Interestingly, enough the tendency is to remember more of the tragic experiences. Being told from an early age, I am not good at anything, or treated as if I didn’t deserve love, respect, support or anything good, the result is I believed it … especially when it was from those in my immediate circle. As a result, my sub conscious mind saw these as truths. My sub conscious mind has had the upper hand in my decision making, my perceptions of the world around me, my relationships (all of them, including with myself) and what I have attracted towards myself. I was so convinced what I believed was truth.

This all began to change over the past 2 years. I have been intermittently been engaged in spontaneous conversations, have come across books or posts, and meditation, which have made me think, “Wait a minute.” It’s almost as if my spirit, my true self, who has been fighting against the sub conscious mind, cried out, “Yes! Finally, there is a way for me to set myself free!” But here’s the thing. The sub conscious mind is not going to give up that easily. It takes A LOT energy to dismantle those negative beliefs. Hmpf! Believe me. But you know, the Universe is forever watchful, God is Omnipresent and there are angels, who were with me from birth, who have placed these opportunities, resources and ideas before me.
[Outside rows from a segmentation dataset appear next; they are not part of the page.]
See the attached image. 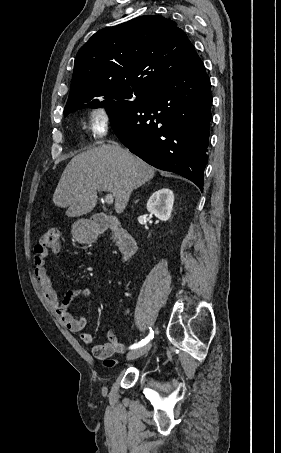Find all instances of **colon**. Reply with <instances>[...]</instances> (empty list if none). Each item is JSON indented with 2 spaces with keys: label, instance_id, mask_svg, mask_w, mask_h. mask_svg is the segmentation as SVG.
<instances>
[{
  "label": "colon",
  "instance_id": "obj_1",
  "mask_svg": "<svg viewBox=\"0 0 281 453\" xmlns=\"http://www.w3.org/2000/svg\"><path fill=\"white\" fill-rule=\"evenodd\" d=\"M59 232L60 228L58 226H48L46 229L45 235L40 241V246L38 249H46L47 256L45 260L50 255H57L60 252L59 245Z\"/></svg>",
  "mask_w": 281,
  "mask_h": 453
}]
</instances>
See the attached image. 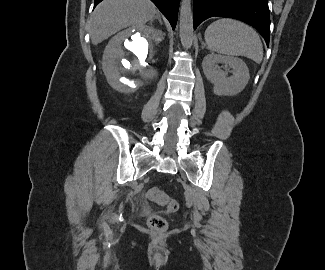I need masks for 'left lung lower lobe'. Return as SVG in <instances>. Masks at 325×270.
Segmentation results:
<instances>
[{"label": "left lung lower lobe", "instance_id": "1", "mask_svg": "<svg viewBox=\"0 0 325 270\" xmlns=\"http://www.w3.org/2000/svg\"><path fill=\"white\" fill-rule=\"evenodd\" d=\"M214 16L238 19L253 26L269 45L268 0H193L194 29Z\"/></svg>", "mask_w": 325, "mask_h": 270}]
</instances>
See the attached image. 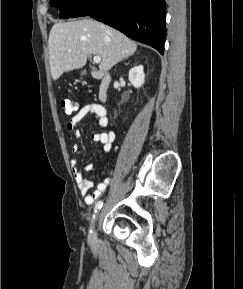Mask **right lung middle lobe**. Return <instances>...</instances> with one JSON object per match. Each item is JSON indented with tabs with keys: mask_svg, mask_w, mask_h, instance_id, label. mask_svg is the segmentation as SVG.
Returning <instances> with one entry per match:
<instances>
[{
	"mask_svg": "<svg viewBox=\"0 0 243 289\" xmlns=\"http://www.w3.org/2000/svg\"><path fill=\"white\" fill-rule=\"evenodd\" d=\"M89 0H50V4L60 10V18H69Z\"/></svg>",
	"mask_w": 243,
	"mask_h": 289,
	"instance_id": "obj_1",
	"label": "right lung middle lobe"
}]
</instances>
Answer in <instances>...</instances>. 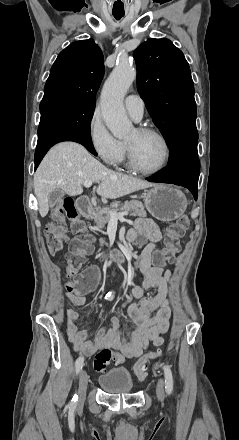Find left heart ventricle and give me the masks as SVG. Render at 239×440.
<instances>
[{
	"label": "left heart ventricle",
	"mask_w": 239,
	"mask_h": 440,
	"mask_svg": "<svg viewBox=\"0 0 239 440\" xmlns=\"http://www.w3.org/2000/svg\"><path fill=\"white\" fill-rule=\"evenodd\" d=\"M126 142L134 150L138 164L147 170H154L161 166L165 158L163 142L153 134H142L135 129Z\"/></svg>",
	"instance_id": "left-heart-ventricle-1"
}]
</instances>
I had chatted with a good friend the other night, which also made me think about karma, fate, reciprocal action. I have lived multiple lives, I’m convinced, and so I must have made mistakes in my past lives for them to be brought to the fore in this one. I used to think that life was happening TO me but in truth, I CREATED my life and many lives before this one. Only me. I take FULL responsibility of my life and by taking a step back and re-evaluate the situation, I’ve asked myself, “What brought me here to this point? What part did I play?” I might add, not from a judgmental but an objective standpoint. Beating myself up and blaming myself, would kind of defeat the purpose and would not help.
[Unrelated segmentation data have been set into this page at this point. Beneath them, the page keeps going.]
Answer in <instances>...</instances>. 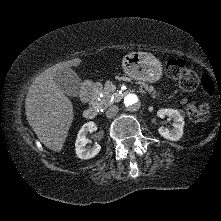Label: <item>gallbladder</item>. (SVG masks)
<instances>
[{"instance_id": "bac80fb5", "label": "gallbladder", "mask_w": 221, "mask_h": 221, "mask_svg": "<svg viewBox=\"0 0 221 221\" xmlns=\"http://www.w3.org/2000/svg\"><path fill=\"white\" fill-rule=\"evenodd\" d=\"M56 86L65 94L71 97H77L81 91V79L71 68L58 70L54 74Z\"/></svg>"}]
</instances>
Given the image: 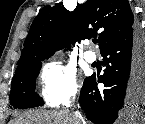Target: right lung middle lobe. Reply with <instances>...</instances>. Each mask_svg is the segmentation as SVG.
Masks as SVG:
<instances>
[{"mask_svg": "<svg viewBox=\"0 0 145 124\" xmlns=\"http://www.w3.org/2000/svg\"><path fill=\"white\" fill-rule=\"evenodd\" d=\"M42 66L37 61L15 74L11 83L10 102L14 108L24 109L43 105V100L35 92V79Z\"/></svg>", "mask_w": 145, "mask_h": 124, "instance_id": "dd1d6c3e", "label": "right lung middle lobe"}]
</instances>
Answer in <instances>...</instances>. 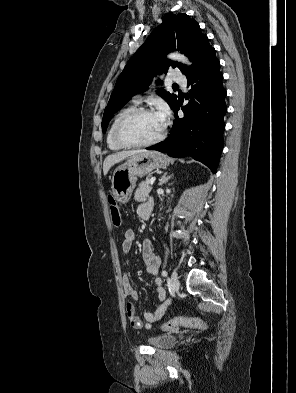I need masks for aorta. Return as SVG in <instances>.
Listing matches in <instances>:
<instances>
[{
  "mask_svg": "<svg viewBox=\"0 0 296 393\" xmlns=\"http://www.w3.org/2000/svg\"><path fill=\"white\" fill-rule=\"evenodd\" d=\"M169 58L189 64L188 59L184 55H181V54L172 53L169 55Z\"/></svg>",
  "mask_w": 296,
  "mask_h": 393,
  "instance_id": "762f6f07",
  "label": "aorta"
}]
</instances>
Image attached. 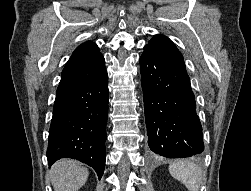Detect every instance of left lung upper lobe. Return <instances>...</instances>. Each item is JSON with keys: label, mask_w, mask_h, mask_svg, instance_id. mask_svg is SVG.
Segmentation results:
<instances>
[{"label": "left lung upper lobe", "mask_w": 251, "mask_h": 191, "mask_svg": "<svg viewBox=\"0 0 251 191\" xmlns=\"http://www.w3.org/2000/svg\"><path fill=\"white\" fill-rule=\"evenodd\" d=\"M144 51L152 52L162 60L186 70L182 54L174 43L164 35H155L145 45Z\"/></svg>", "instance_id": "5c2ea615"}]
</instances>
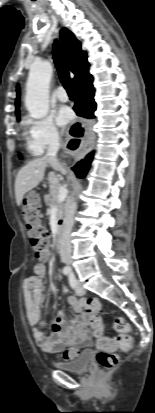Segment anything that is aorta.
<instances>
[{
    "mask_svg": "<svg viewBox=\"0 0 155 413\" xmlns=\"http://www.w3.org/2000/svg\"><path fill=\"white\" fill-rule=\"evenodd\" d=\"M49 61L34 64L29 72L26 84L25 106L31 117L44 118L49 110V83L52 76Z\"/></svg>",
    "mask_w": 155,
    "mask_h": 413,
    "instance_id": "1",
    "label": "aorta"
}]
</instances>
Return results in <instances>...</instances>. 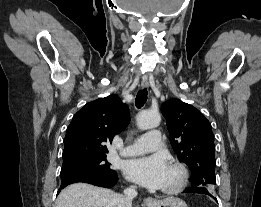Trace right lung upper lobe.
<instances>
[{"label":"right lung upper lobe","mask_w":261,"mask_h":207,"mask_svg":"<svg viewBox=\"0 0 261 207\" xmlns=\"http://www.w3.org/2000/svg\"><path fill=\"white\" fill-rule=\"evenodd\" d=\"M129 124V109L116 95L87 103L72 118L64 139L63 161L80 156L103 155L105 142Z\"/></svg>","instance_id":"1"}]
</instances>
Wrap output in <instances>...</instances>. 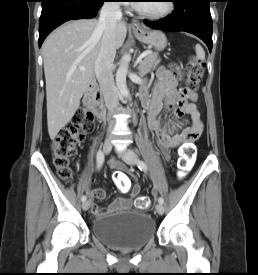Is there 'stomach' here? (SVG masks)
<instances>
[{"label": "stomach", "instance_id": "stomach-1", "mask_svg": "<svg viewBox=\"0 0 258 275\" xmlns=\"http://www.w3.org/2000/svg\"><path fill=\"white\" fill-rule=\"evenodd\" d=\"M133 33L140 42L153 47L155 51H162L167 45L165 34L159 30L142 29Z\"/></svg>", "mask_w": 258, "mask_h": 275}]
</instances>
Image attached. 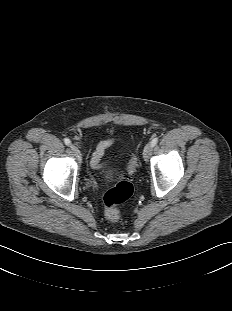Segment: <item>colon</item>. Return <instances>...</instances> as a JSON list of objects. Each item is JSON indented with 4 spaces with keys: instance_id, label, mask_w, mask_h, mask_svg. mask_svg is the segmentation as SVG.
Segmentation results:
<instances>
[{
    "instance_id": "colon-1",
    "label": "colon",
    "mask_w": 232,
    "mask_h": 311,
    "mask_svg": "<svg viewBox=\"0 0 232 311\" xmlns=\"http://www.w3.org/2000/svg\"><path fill=\"white\" fill-rule=\"evenodd\" d=\"M137 167L138 160L135 156H132L126 171L120 175L117 184L104 194V215L107 220L115 222L120 218L119 205L127 201L133 194L131 176Z\"/></svg>"
}]
</instances>
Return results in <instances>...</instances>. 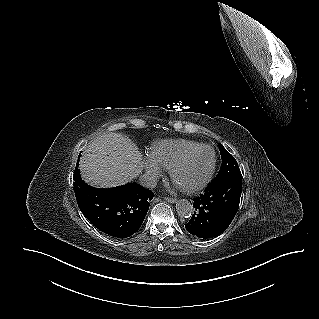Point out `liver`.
I'll list each match as a JSON object with an SVG mask.
<instances>
[{"mask_svg":"<svg viewBox=\"0 0 319 319\" xmlns=\"http://www.w3.org/2000/svg\"><path fill=\"white\" fill-rule=\"evenodd\" d=\"M142 167V155L136 145L123 134L115 132L92 141L80 158L84 180L102 188L132 181Z\"/></svg>","mask_w":319,"mask_h":319,"instance_id":"6515ba94","label":"liver"}]
</instances>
Subsequently, taking one step at a time, I have started to work on reversing those sub conscious limiting beliefs to self-empowering beliefs, so they can become new truths for me. I have heard we create our lives with our thoughts. Yep, I believe that. Right now, life is challenging but it will only make me strong; a process of self-healing to help me heal others with authenticity. Tough times have come to pass, they have not come to stay … they are only passing through. At the same time, I am practicing self-love, self-care, being gentle on myself with the understanding that this is not a race but a marathon.

I am now planting self-empowering seeds in my subconscious mind that:

  • I am loving and lovable,
  • I am safe, secure and trusting
  • I am enough at every moment and I love and accept myself,
  • I am worthy of the very best in life and I allow myself to accept it
  • I deserve love, respect, joy, abundance and prosperity
  • Money is my friend and it is safe to have it with me. It comes to me in expected and unexpected ways
  • There are people who are looking for exactly what I have to offer and we will be brought together in this checker board of life.
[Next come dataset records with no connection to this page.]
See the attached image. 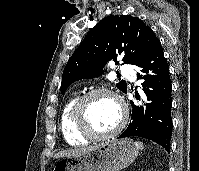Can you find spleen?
<instances>
[{
	"label": "spleen",
	"instance_id": "obj_1",
	"mask_svg": "<svg viewBox=\"0 0 199 171\" xmlns=\"http://www.w3.org/2000/svg\"><path fill=\"white\" fill-rule=\"evenodd\" d=\"M136 143V145H137V147L139 148V149H143V144H142V142H135Z\"/></svg>",
	"mask_w": 199,
	"mask_h": 171
}]
</instances>
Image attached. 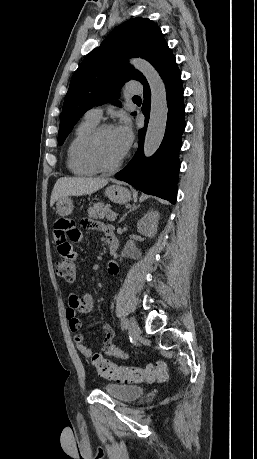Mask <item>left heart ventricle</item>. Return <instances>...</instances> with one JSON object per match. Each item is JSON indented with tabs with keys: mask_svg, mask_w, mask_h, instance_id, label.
Masks as SVG:
<instances>
[{
	"mask_svg": "<svg viewBox=\"0 0 257 459\" xmlns=\"http://www.w3.org/2000/svg\"><path fill=\"white\" fill-rule=\"evenodd\" d=\"M96 150L99 159L105 164H113L123 155L116 139L114 128L108 129L101 134Z\"/></svg>",
	"mask_w": 257,
	"mask_h": 459,
	"instance_id": "1",
	"label": "left heart ventricle"
}]
</instances>
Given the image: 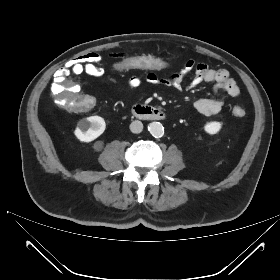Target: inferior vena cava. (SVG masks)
<instances>
[{
	"instance_id": "1",
	"label": "inferior vena cava",
	"mask_w": 280,
	"mask_h": 280,
	"mask_svg": "<svg viewBox=\"0 0 280 280\" xmlns=\"http://www.w3.org/2000/svg\"><path fill=\"white\" fill-rule=\"evenodd\" d=\"M130 130L132 133H141L143 130V124L139 120H135L130 124Z\"/></svg>"
}]
</instances>
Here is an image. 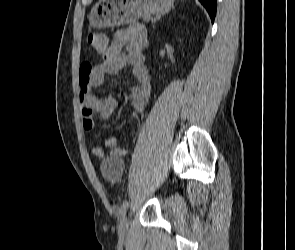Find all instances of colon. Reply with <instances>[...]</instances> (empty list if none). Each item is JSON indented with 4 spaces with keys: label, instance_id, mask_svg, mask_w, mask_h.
<instances>
[{
    "label": "colon",
    "instance_id": "1",
    "mask_svg": "<svg viewBox=\"0 0 295 250\" xmlns=\"http://www.w3.org/2000/svg\"><path fill=\"white\" fill-rule=\"evenodd\" d=\"M106 44L105 36L98 33H91L86 38V45L94 49L96 52L100 51Z\"/></svg>",
    "mask_w": 295,
    "mask_h": 250
}]
</instances>
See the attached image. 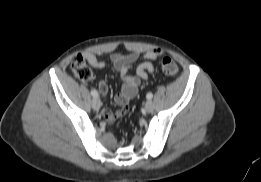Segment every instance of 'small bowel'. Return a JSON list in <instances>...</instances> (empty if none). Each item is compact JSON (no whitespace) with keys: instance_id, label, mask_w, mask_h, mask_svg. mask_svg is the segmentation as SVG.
Returning a JSON list of instances; mask_svg holds the SVG:
<instances>
[{"instance_id":"c3829d8e","label":"small bowel","mask_w":261,"mask_h":182,"mask_svg":"<svg viewBox=\"0 0 261 182\" xmlns=\"http://www.w3.org/2000/svg\"><path fill=\"white\" fill-rule=\"evenodd\" d=\"M163 54L164 52L161 49H152L143 53H114L110 56V61L119 73L122 84L120 91L115 95V102L119 109L116 112L103 109L101 112L102 117L107 122H113L128 112L129 102L136 96L140 83L148 80L149 76L154 72L152 62L163 56ZM82 57L96 69L107 66L106 61L98 59L92 52H84ZM132 69L136 70V75L131 74ZM99 90L102 96L108 94V86L104 81L99 83Z\"/></svg>"}]
</instances>
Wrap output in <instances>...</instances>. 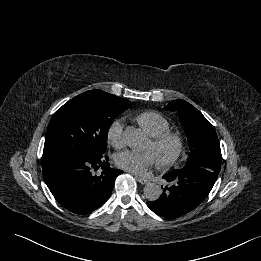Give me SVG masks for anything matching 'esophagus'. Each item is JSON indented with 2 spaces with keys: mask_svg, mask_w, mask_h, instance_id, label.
Wrapping results in <instances>:
<instances>
[{
  "mask_svg": "<svg viewBox=\"0 0 261 261\" xmlns=\"http://www.w3.org/2000/svg\"><path fill=\"white\" fill-rule=\"evenodd\" d=\"M137 181L141 184H147L148 180L142 177H136Z\"/></svg>",
  "mask_w": 261,
  "mask_h": 261,
  "instance_id": "obj_1",
  "label": "esophagus"
}]
</instances>
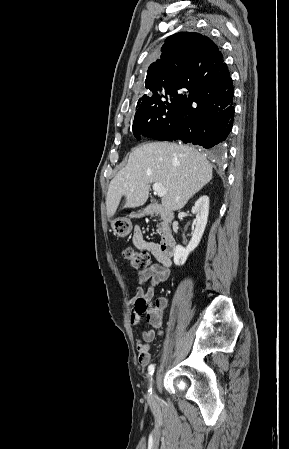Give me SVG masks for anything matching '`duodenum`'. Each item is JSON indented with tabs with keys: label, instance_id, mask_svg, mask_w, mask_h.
<instances>
[{
	"label": "duodenum",
	"instance_id": "obj_1",
	"mask_svg": "<svg viewBox=\"0 0 289 449\" xmlns=\"http://www.w3.org/2000/svg\"><path fill=\"white\" fill-rule=\"evenodd\" d=\"M146 213L148 215H158L162 219L165 230L159 243V248L165 256L171 257L176 247V240L170 229V224L174 219V213L170 209L158 205L148 207Z\"/></svg>",
	"mask_w": 289,
	"mask_h": 449
}]
</instances>
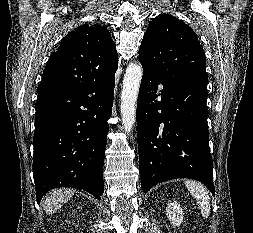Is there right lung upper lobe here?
I'll return each instance as SVG.
<instances>
[{
	"label": "right lung upper lobe",
	"instance_id": "cb5924a9",
	"mask_svg": "<svg viewBox=\"0 0 253 233\" xmlns=\"http://www.w3.org/2000/svg\"><path fill=\"white\" fill-rule=\"evenodd\" d=\"M118 65L116 45L100 25H82L68 33L52 53L37 92L107 76Z\"/></svg>",
	"mask_w": 253,
	"mask_h": 233
}]
</instances>
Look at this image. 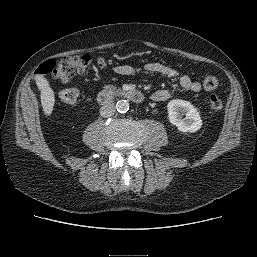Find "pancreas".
I'll return each mask as SVG.
<instances>
[{"mask_svg":"<svg viewBox=\"0 0 257 257\" xmlns=\"http://www.w3.org/2000/svg\"><path fill=\"white\" fill-rule=\"evenodd\" d=\"M105 90L108 91V92H115L116 90H118L116 87L112 86V85H108L105 87Z\"/></svg>","mask_w":257,"mask_h":257,"instance_id":"obj_1","label":"pancreas"}]
</instances>
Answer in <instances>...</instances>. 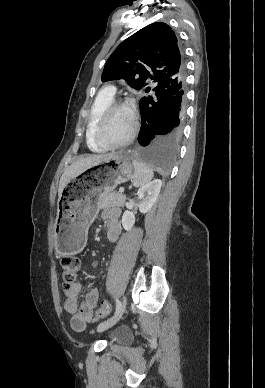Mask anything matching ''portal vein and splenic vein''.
Returning <instances> with one entry per match:
<instances>
[{"label": "portal vein and splenic vein", "instance_id": "18ae733b", "mask_svg": "<svg viewBox=\"0 0 265 388\" xmlns=\"http://www.w3.org/2000/svg\"><path fill=\"white\" fill-rule=\"evenodd\" d=\"M119 192H124V188H119Z\"/></svg>", "mask_w": 265, "mask_h": 388}]
</instances>
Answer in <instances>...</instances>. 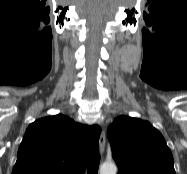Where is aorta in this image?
<instances>
[{"mask_svg": "<svg viewBox=\"0 0 187 174\" xmlns=\"http://www.w3.org/2000/svg\"><path fill=\"white\" fill-rule=\"evenodd\" d=\"M117 167L113 163H103L100 167V174H116Z\"/></svg>", "mask_w": 187, "mask_h": 174, "instance_id": "obj_1", "label": "aorta"}]
</instances>
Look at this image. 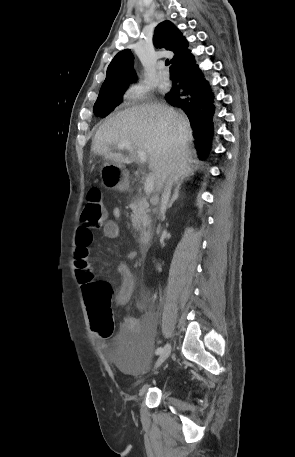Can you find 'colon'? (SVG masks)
Here are the masks:
<instances>
[{"mask_svg":"<svg viewBox=\"0 0 295 457\" xmlns=\"http://www.w3.org/2000/svg\"><path fill=\"white\" fill-rule=\"evenodd\" d=\"M106 222V212L98 188L89 190L80 216L81 226L94 229ZM76 274L83 284V297L93 332L101 339H107L113 331L111 310L112 290L102 281L95 280L87 254L81 253L75 259Z\"/></svg>","mask_w":295,"mask_h":457,"instance_id":"colon-1","label":"colon"}]
</instances>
The fertilizer: BELIEVING AND VISUALISING THEY HAVE MANIFESTED ALREADY.

Phew!  I had so much to say … and feel there is so much more to come.

If this has resonated with you, know that you are not alone and you have greatness within you.  You have masterpieces yet to be created. Go find your purpose and fulfill it. Live a full life and be sure to not take those gifts to the grave, which were entrusted to ONLY you.

Disclaimer: Having the belief that nothing is impossible, doesn’t mean there won’t be any problems. Murphy’s Law is always going to happen when you least expect it, so have tools ready at hand when it knocks you off course. I use motivational videos and upbeat music to listen to.  Have a support group and empowering people who make you feel good about yourself during times of self-transformation.